Se puede poner en duda como todos los años la originalidad o valentía o la impopularidad de la programación del Festival Cannes (cuando a cines del espectáculo masivo se refiere), pero es insólito el año en que no halle en sus tripas una razón de peso para su existencia. En la pandémica edición del año pasado, esa razón fue probablemente Memoria, la última de las películas-espectro del tailandés Apichatpong Weerasethakul (Bangkok, 1970), que conquistara la Palma de Oro en 2010 con El tío Boonmee que recuerda sus vidas pasadas. Aquella película, como acaso ocurrió con El año pasado en Marienbad (Alain Resnais, 1961) y con Mulholland Drive (David Lynch, 2001), provocó una profunda escisión en las formas de apreciación crítica.
También de vidas pasadas nos recuerda Memoria que está hecho el cine. O de espectros. Si debemos explicar por qué el cine no es el arte de ilustrar historias, las búsquedas de Memoria podrían opositar a sublimes ejemplos. El cine es un médium.

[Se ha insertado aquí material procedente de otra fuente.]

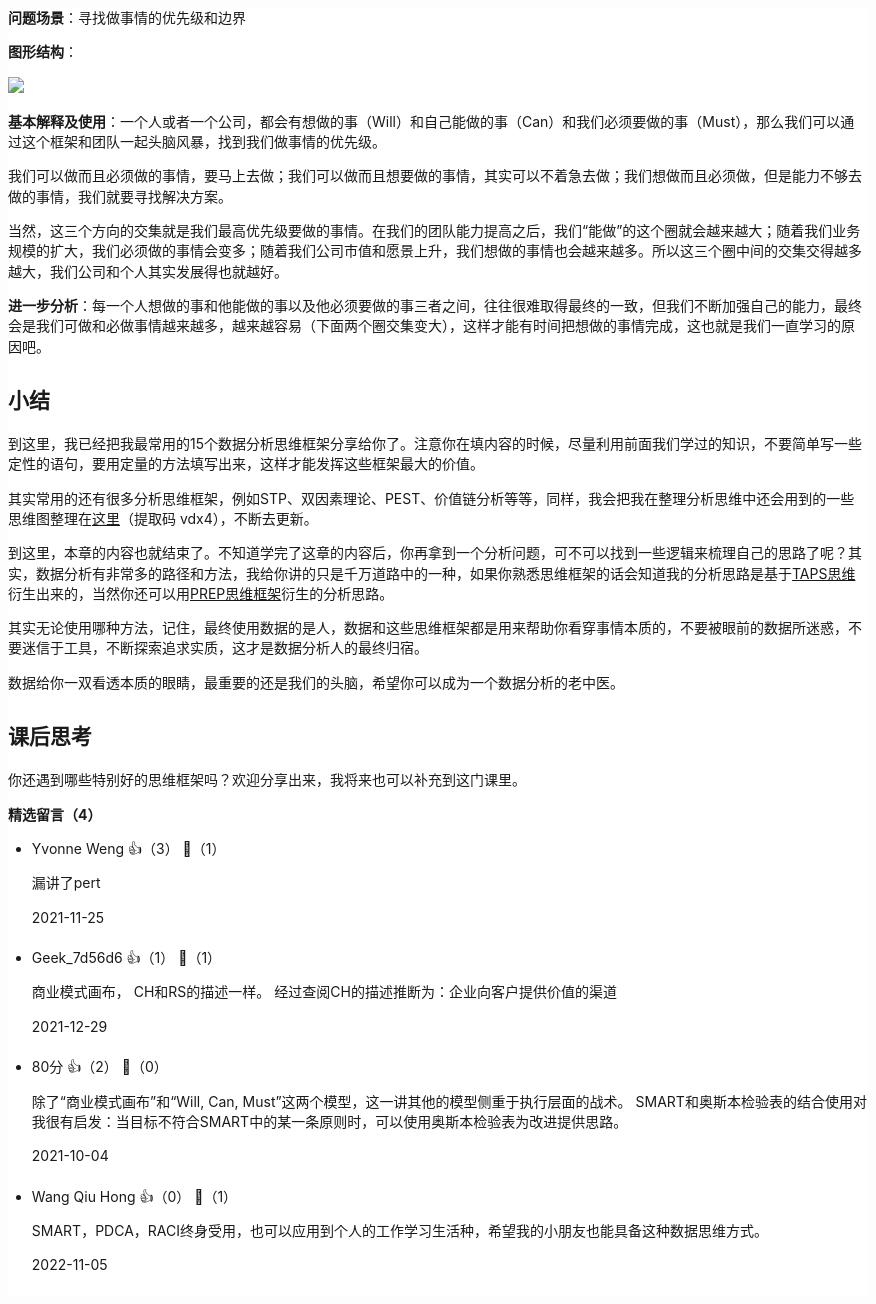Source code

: **问题场景**：寻找做事情的优先级和边界

**图形结构**：

![](https://static001.geekbang.org/resource/image/a0/55/a0a231d04ae7cf66845ef0e45095e855.jpg?wh=1444x1093)

**基本解释及使用**：一个人或者一个公司，都会有想做的事（Will）和自己能做的事（Can）和我们必须要做的事（Must），那么我们可以通过这个框架和团队一起头脑风暴，找到我们做事情的优先级。

我们可以做而且必须做的事情，要马上去做；我们可以做而且想要做的事情，其实可以不着急去做；我们想做而且必须做，但是能力不够去做的事情，我们就要寻找解决方案。

当然，这三个方向的交集就是我们最高优先级要做的事情。在我们的团队能力提高之后，我们“能做”的这个圈就会越来越大；随着我们业务规模的扩大，我们必须做的事情会变多；随着我们公司市值和愿景上升，我们想做的事情也会越来越多。所以这三个圈中间的交集交得越多越大，我们公司和个人其实发展得也就越好。

**进一步分析**：每一个人想做的事和他能做的事以及他必须要做的事三者之间，往往很难取得最终的一致，但我们不断加强自己的能力，最终会是我们可做和必做事情越来越多，越来越容易（下面两个圈交集变大），这样才能有时间把想做的事情完成，这也就是我们一直学习的原因吧。

## 小结

到这里，我已经把我最常用的15个数据分析思维框架分享给你了。注意你在填内容的时候，尽量利用前面我们学过的知识，不要简单写一些定性的语句，要用定量的方法填写出来，这样才能发挥这些框架最大的价值。

其实常用的还有很多分析思维框架，例如STP、双因素理论、PEST、价值链分析等等，同样，我会把我在整理分析思维中还会用到的一些思维图整理在[这里](https://pan.baidu.com/s/1XLKbWl9Bua7AAsxcRwH-wA)（提取码 vdx4），不断去更新。

到这里，本章的内容也就结束了。不知道学完了这章的内容后，你再拿到一个分析问题，可不可以找到一些逻辑来梳理自己的思路了呢？其实，数据分析有非常多的路径和方法，我给你讲的只是千万道路中的一种，如果你熟悉思维框架的话会知道我的分析思路是基于[TAPS思维](https://zhuanlan.zhihu.com/p/414694356)衍生出来的，当然你还可以用[PREP思维框架](https://zhuanlan.zhihu.com/p/414571085)衍生的分析思路。

其实无论使用哪种方法，记住，最终使用数据的是人，数据和这些思维框架都是用来帮助你看穿事情本质的，不要被眼前的数据所迷惑，不要迷信于工具，不断探索追求实质，这才是数据分析人的最终归宿。

数据给你一双看透本质的眼睛，最重要的还是我们的头脑，希望你可以成为一个数据分析的老中医。

## 课后思考

你还遇到哪些特别好的思维框架吗？欢迎分享出来，我将来也可以补充到这门课里。
<div><strong>精选留言（4）</strong></div><ul>
<li><span>Yvonne Weng</span> 👍（3） 💬（1）<p>漏讲了pert</p>2021-11-25</li><br/><li><span>Geek_7d56d6</span> 👍（1） 💬（1）<p>商业模式画布， CH和RS的描述一样。
经过查阅CH的描述推断为：企业向客户提供价值的渠道</p>2021-12-29</li><br/><li><span>80分</span> 👍（2） 💬（0）<p>除了“商业模式画布”和“Will, Can, Must”这两个模型，这一讲其他的模型侧重于执行层面的战术。
SMART和奥斯本检验表的结合使用对我很有启发：当目标不符合SMART中的某一条原则时，可以使用奥斯本检验表为改进提供思路。</p>2021-10-04</li><br/><li><span>Wang Qiu Hong</span> 👍（0） 💬（1）<p>SMART，PDCA，RACI终身受用，也可以应用到个人的工作学习生活种，希望我的小朋友也能具备这种数据思维方式。</p>2022-11-05</li><br/>
</ul>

El tailandés rueda por primera vez en Colombia para oficiar una suerte de milagro contemporáneo que nos abre las puertas a una existencia arcana y cósmica, a la belleza del mundo. Si en previos viajes lo hizo mediante apariciones visuales, en Memoria lo hace a través de los sonidos (y las historias) que quedan atrapados, como huellas del tiempo, en los objetos y organismos que nos rodean. Una piedra, como demuestra el pescador Hernán a Jessica (Tilda Swinton, hablando en español) en la epifánica segunda parte del filme, puede revelar la memoria entera del mundo.
El destino al que nos conduce la errancia de una granjera escocesa por los espacios urbanos y rurales de Colombia, en su progresivo descubrimiento de que es una “antena” del mundo, conforma cuarenta minutos de absoluto éxtasis cinematográfico, un tour de force que se desarrolla en los límites de lo material y lo ultramundano. Si en su itinerario de exploración creativa el tailandés se ha propuesto a lo largo de los años filmar lo invisible, en Memoria se propone atrapar esos sonidos que ya estaban en el mundo antes que nosotros, antes acaso que la vida.
No se trata de una investigación psicofónica, apenas hay rastros de realismo, pero la fabulación que se apodera de las imágenes encuentra su zona de ruptura en una suerte de documental sobre las posibilidades del documento sonoro cinematográfico. En una sala de edición de sonido, Jessica y un ingeniero tratan de recrear el estallido seco con el que abre la película y que repercute en la cabeza (la memoria) del personaje. Es el incidente que lo pone todo en marcha. La secuencia es larga y minuciosa, en tensión con el misterio, y representa un hito de la exploración fílmica que supera con creces las conquistas metalingüísticas y los estudios sonoros de Michelangelo Antonioni, Brian De Palma o Peter Strickland. El cine es memoria y recuerda incesantemente nuestras vidas (y películas) pasadas. Incluso antes del propio cine.